## Problem to solve
For the material below, return exactly the lines starting at the line containing "Kompatibilität und eignet sich besonders für" and ending at the line containing "Auflösung auf das notwendige Minimum", both ends included, and no others.
--- Exercise data Enclosed Below ---
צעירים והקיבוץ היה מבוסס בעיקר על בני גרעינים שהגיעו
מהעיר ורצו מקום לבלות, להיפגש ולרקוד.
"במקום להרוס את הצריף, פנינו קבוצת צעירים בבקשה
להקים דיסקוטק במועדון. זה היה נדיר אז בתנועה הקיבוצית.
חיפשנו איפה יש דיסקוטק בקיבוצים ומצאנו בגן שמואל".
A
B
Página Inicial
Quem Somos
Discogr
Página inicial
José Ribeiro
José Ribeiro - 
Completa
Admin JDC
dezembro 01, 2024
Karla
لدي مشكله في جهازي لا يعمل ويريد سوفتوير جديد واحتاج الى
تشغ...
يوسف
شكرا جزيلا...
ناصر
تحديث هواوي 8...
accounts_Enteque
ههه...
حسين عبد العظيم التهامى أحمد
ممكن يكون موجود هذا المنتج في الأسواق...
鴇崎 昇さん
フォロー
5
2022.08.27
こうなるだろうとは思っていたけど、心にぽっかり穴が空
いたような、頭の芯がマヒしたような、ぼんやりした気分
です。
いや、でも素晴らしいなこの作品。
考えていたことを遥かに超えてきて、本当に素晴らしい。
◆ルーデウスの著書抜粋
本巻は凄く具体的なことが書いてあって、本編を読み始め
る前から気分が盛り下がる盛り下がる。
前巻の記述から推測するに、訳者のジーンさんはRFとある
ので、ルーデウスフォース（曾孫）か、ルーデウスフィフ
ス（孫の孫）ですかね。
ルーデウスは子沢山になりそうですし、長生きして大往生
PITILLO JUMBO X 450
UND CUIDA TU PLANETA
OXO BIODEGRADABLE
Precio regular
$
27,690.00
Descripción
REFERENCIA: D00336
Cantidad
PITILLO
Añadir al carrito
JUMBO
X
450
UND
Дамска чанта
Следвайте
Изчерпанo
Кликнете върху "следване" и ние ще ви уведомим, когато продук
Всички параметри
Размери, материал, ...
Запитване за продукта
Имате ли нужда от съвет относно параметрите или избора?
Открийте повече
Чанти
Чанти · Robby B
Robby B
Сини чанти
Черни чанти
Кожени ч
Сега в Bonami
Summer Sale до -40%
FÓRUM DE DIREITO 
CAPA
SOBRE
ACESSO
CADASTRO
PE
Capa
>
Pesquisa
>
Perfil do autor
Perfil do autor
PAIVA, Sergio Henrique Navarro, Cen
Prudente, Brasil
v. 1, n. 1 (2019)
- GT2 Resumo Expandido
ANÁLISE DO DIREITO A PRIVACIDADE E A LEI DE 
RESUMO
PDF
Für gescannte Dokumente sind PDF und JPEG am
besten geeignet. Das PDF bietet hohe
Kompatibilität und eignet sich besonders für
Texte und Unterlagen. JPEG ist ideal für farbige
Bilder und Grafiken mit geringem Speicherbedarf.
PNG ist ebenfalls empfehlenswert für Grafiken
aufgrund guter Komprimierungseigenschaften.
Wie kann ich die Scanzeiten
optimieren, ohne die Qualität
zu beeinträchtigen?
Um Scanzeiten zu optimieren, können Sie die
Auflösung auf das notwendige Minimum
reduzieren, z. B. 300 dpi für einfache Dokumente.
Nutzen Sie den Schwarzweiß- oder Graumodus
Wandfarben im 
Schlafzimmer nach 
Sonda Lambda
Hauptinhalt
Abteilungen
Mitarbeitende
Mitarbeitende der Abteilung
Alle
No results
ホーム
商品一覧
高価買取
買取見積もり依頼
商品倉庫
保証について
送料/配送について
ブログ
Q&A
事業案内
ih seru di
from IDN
--- End of Enclosed Exercise data ---
--- Exercise data Enclosed Below ---
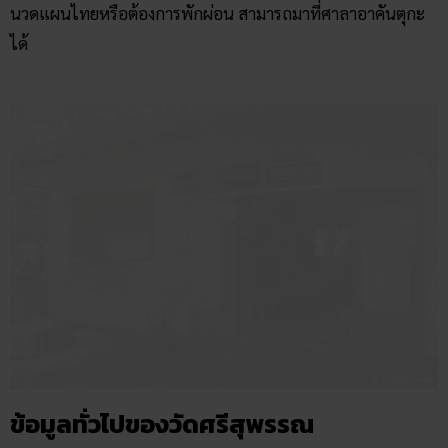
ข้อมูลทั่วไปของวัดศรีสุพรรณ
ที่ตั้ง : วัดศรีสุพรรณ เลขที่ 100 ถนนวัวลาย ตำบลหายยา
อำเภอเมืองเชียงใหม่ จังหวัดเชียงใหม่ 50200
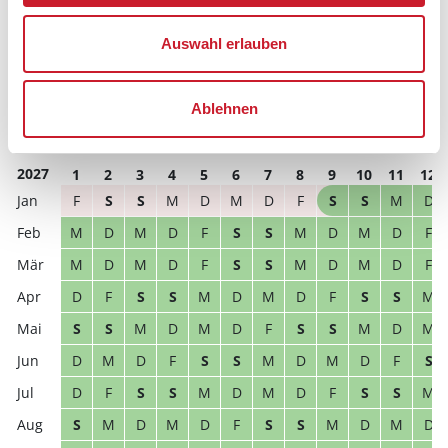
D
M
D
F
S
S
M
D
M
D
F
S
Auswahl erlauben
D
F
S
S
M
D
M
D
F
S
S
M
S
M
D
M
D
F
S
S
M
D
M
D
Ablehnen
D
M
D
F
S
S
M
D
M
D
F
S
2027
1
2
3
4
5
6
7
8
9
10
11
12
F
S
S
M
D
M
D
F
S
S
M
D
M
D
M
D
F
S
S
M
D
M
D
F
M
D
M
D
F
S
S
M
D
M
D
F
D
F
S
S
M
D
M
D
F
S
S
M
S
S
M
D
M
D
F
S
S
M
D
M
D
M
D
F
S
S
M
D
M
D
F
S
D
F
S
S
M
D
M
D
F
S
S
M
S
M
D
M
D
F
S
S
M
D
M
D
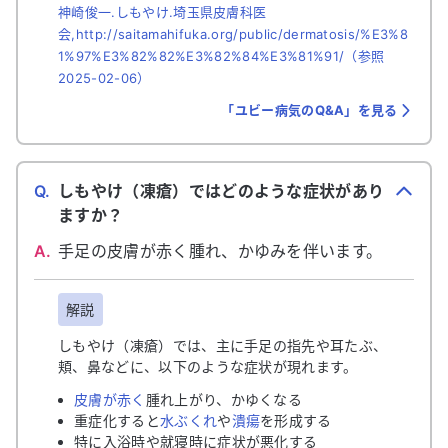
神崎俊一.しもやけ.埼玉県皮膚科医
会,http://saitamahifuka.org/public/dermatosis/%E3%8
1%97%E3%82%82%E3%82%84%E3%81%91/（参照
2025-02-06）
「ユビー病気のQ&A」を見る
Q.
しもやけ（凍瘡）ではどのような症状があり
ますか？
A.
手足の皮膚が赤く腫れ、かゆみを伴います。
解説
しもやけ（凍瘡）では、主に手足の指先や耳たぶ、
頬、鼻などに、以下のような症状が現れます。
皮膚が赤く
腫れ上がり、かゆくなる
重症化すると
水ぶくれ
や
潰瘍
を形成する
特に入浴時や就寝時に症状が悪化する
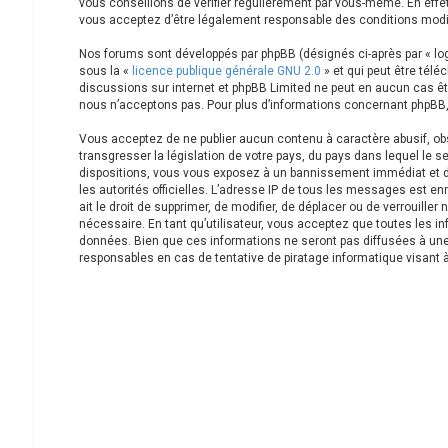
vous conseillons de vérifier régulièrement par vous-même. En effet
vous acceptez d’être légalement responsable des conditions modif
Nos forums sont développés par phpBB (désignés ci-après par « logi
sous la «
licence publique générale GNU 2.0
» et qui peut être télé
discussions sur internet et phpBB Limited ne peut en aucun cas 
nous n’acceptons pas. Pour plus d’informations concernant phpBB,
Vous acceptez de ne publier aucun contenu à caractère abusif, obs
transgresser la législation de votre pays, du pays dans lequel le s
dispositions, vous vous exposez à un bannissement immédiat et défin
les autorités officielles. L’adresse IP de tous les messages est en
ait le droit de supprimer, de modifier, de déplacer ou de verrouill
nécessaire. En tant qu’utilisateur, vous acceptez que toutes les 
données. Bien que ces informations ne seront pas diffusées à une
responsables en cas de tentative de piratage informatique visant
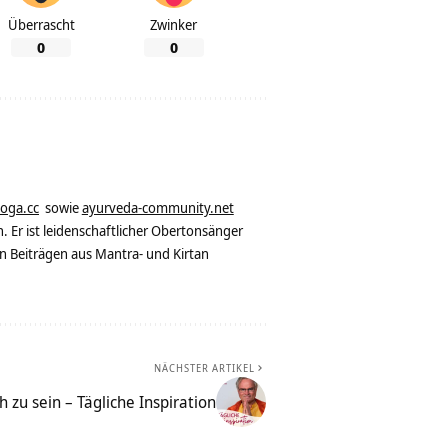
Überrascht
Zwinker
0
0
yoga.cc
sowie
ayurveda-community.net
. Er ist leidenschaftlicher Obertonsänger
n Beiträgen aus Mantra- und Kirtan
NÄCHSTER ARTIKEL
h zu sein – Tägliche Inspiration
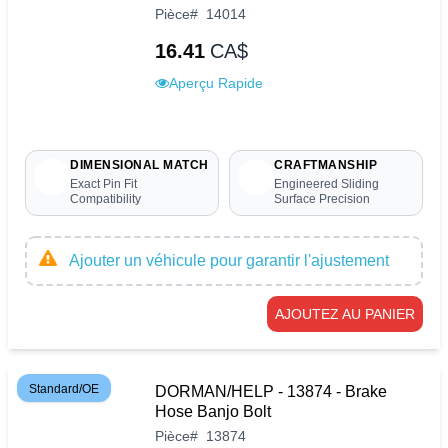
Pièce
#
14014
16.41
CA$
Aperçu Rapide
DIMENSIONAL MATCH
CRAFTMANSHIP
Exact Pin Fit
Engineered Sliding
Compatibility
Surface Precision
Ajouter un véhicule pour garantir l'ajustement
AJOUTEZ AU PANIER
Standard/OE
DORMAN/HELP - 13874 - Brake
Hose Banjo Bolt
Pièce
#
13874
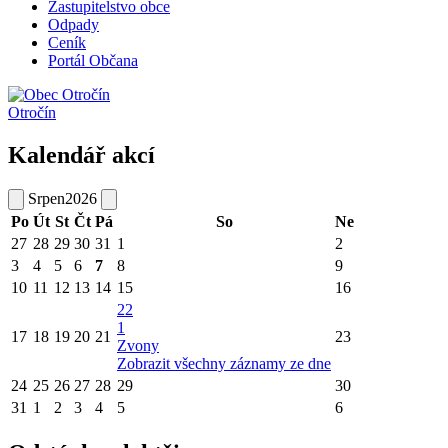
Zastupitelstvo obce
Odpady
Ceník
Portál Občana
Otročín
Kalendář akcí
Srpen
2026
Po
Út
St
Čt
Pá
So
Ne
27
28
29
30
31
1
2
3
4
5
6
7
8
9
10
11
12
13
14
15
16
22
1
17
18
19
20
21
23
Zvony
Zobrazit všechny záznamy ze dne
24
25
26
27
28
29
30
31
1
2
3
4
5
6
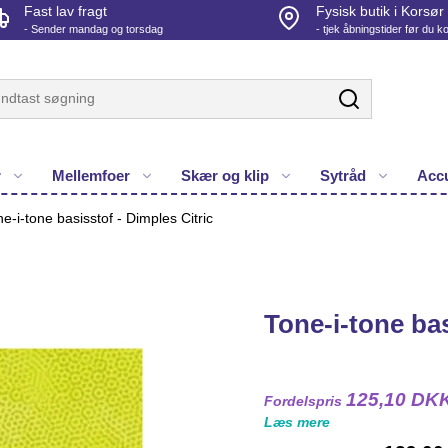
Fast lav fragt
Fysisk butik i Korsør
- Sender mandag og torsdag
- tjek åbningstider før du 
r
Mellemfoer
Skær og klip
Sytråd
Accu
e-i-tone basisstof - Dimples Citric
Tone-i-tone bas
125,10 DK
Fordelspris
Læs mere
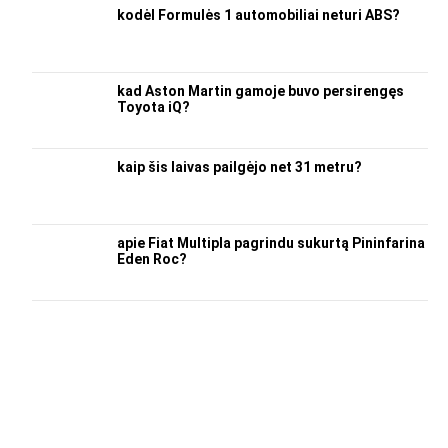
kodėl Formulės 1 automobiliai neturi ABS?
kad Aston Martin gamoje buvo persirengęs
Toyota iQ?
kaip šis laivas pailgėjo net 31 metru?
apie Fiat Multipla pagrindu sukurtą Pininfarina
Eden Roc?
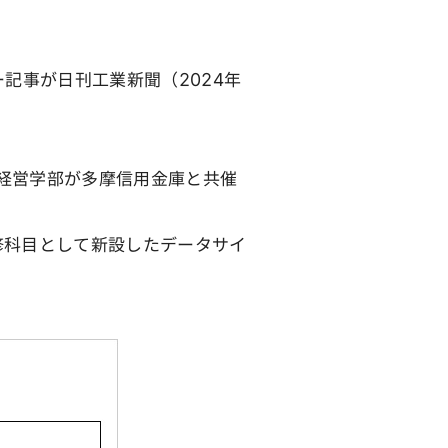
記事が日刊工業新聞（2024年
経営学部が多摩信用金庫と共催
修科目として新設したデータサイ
--- End of Enclosed Exercise data ---
## Response to the task
Kompatibilität und eignet sich besonders für
Texte und Unterlagen. JPEG ist ideal für farbige
Bilder und Grafiken mit geringem Speicherbedarf.
PNG ist ebenfalls empfehlenswert für Grafiken
aufgrund guter Komprimierungseigenschaften.
Wie kann ich die Scanzeiten
optimieren, ohne die Qualität
zu beeinträchtigen?
Um Scanzeiten zu optimieren, können Sie die
Auflösung auf das notwendige Minimum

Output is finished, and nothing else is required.